ALGONQUIN – District 158 students elevated classroom achievement in 2012, setting a district record for average ACT composite and earning high marks on other state assessments.
Huntley High School’s most recent graduating class made history with an average ACT composite of 22.5, beating the state average of 20.9 and the national average of 21.1, newly released district data show.
A significant percentage of elementary and junior high students also met or exceeded state standards in core subjects such as math and reading.
Chief Academic Officer Mike Moan attributed the success to the district’s dedication to student achievement.

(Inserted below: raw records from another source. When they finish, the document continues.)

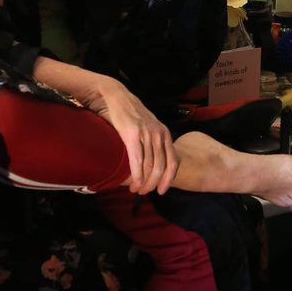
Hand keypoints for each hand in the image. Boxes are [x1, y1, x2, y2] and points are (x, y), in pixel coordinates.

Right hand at [88, 80, 177, 195]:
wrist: (117, 97)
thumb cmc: (132, 115)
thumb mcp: (150, 128)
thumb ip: (155, 143)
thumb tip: (155, 164)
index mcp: (165, 134)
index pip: (174, 162)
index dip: (169, 179)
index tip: (161, 190)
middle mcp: (159, 134)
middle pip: (161, 168)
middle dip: (153, 184)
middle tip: (144, 192)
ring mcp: (147, 134)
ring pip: (149, 167)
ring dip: (143, 182)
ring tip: (136, 189)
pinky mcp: (132, 135)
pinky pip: (138, 161)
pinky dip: (137, 175)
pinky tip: (134, 183)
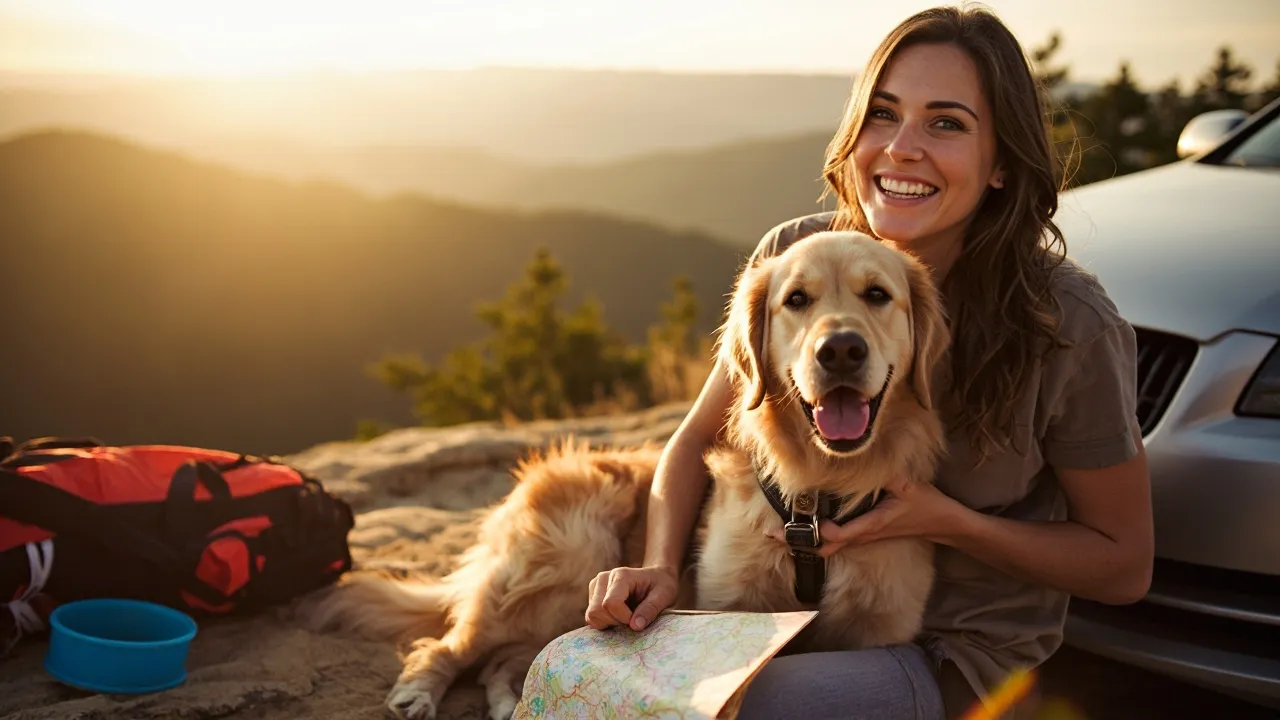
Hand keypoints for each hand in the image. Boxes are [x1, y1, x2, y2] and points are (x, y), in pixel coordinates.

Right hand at [585, 565, 678, 631]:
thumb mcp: (664, 596)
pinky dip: (604, 622)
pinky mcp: (593, 595)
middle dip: (615, 622)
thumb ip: (650, 609)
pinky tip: (618, 616)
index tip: (638, 620)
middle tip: (632, 619)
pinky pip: (591, 617)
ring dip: (609, 623)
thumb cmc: (662, 585)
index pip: (610, 603)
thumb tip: (635, 626)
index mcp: (622, 575)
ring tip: (625, 617)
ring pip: (591, 616)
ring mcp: (596, 586)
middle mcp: (604, 578)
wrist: (657, 577)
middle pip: (597, 611)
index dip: (623, 618)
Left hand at [765, 475, 961, 557]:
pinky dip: (817, 538)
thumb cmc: (926, 504)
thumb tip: (868, 461)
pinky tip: (803, 529)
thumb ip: (888, 475)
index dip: (817, 534)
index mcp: (871, 525)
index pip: (837, 536)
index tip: (800, 525)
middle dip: (797, 542)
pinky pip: (836, 542)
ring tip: (777, 533)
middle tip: (770, 534)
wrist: (943, 524)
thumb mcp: (909, 486)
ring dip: (803, 541)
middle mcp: (863, 536)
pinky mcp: (864, 535)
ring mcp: (863, 538)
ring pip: (828, 547)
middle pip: (825, 547)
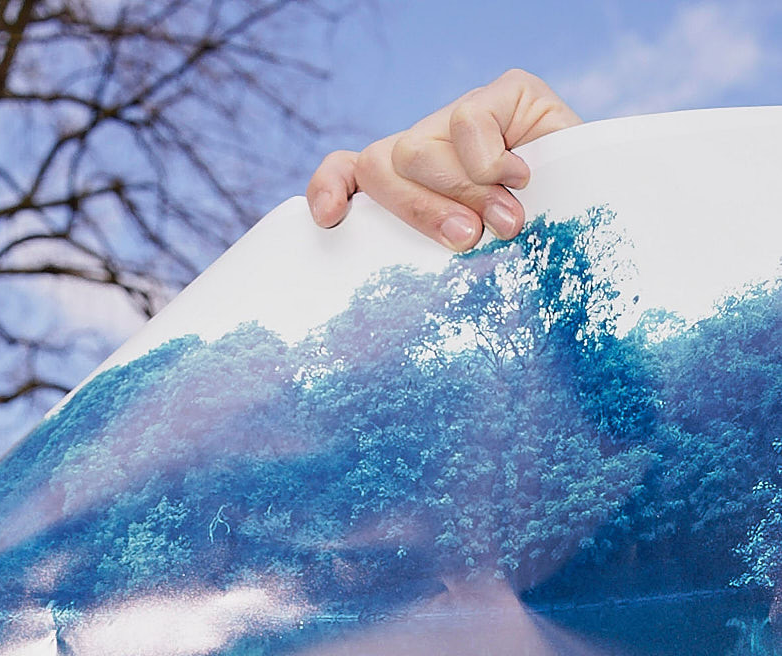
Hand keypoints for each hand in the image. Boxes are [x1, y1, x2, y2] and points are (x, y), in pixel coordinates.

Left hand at [307, 69, 580, 249]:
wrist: (604, 214)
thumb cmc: (536, 253)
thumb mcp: (478, 263)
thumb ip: (437, 259)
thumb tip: (411, 282)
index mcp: (410, 187)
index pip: (351, 172)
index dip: (332, 187)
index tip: (330, 219)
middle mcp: (429, 147)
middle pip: (382, 165)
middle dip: (421, 210)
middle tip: (467, 239)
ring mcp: (463, 118)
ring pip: (418, 150)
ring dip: (462, 192)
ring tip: (506, 220)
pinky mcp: (506, 93)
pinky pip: (467, 121)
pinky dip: (488, 160)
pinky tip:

“We are happy across the board with our continued growth and achievement,” Moan said. “At every level, from the board to the principals to the teachers, we are focused on helping our students achieve at a higher level.”
Moan will present the 2012 achievement numbers to the district school board during the group’s regular meeting today.
Board Vice President Don Drzal called student progress a “marked improvement” from years past, citing the district’s willingness to challenge its curriculum each year as the primary reason for success.
The district’s record 22.5 ACT composite score last year topped the 2011 class’s average composite of 22.1. The composite score combines assessments in math, reading, science and English. The highest possible score is 36.
Students from third to eighth grade earned high marks in the state’s assessment test.
The lowest score came from the district’s fourth-graders. Roughly 88 percent of them met or exceeded state standards in reading – up from 82.4 percent in 2007.
The highest tallies came from the district’s eighth- and third-graders, with nearly 96 percent of them meeting or exceeding standards in reading and math.
The district also tested more high school students in advanced, college preparation courses. Nearly 842 students were tested in AP courses, up from 555 students tested in 2011.
Despite the achievements, the district did not make adequate yearly progress – a key indicator in the federal No Child Left Behind law.
Moan said that certain student groups, including disabled students and non-English language natives, didn’t meet standards in reading.
“Our expectation is we are going to keep challenging our students, see higher ACT scores and continue offering more AP courses for students,” Moan said.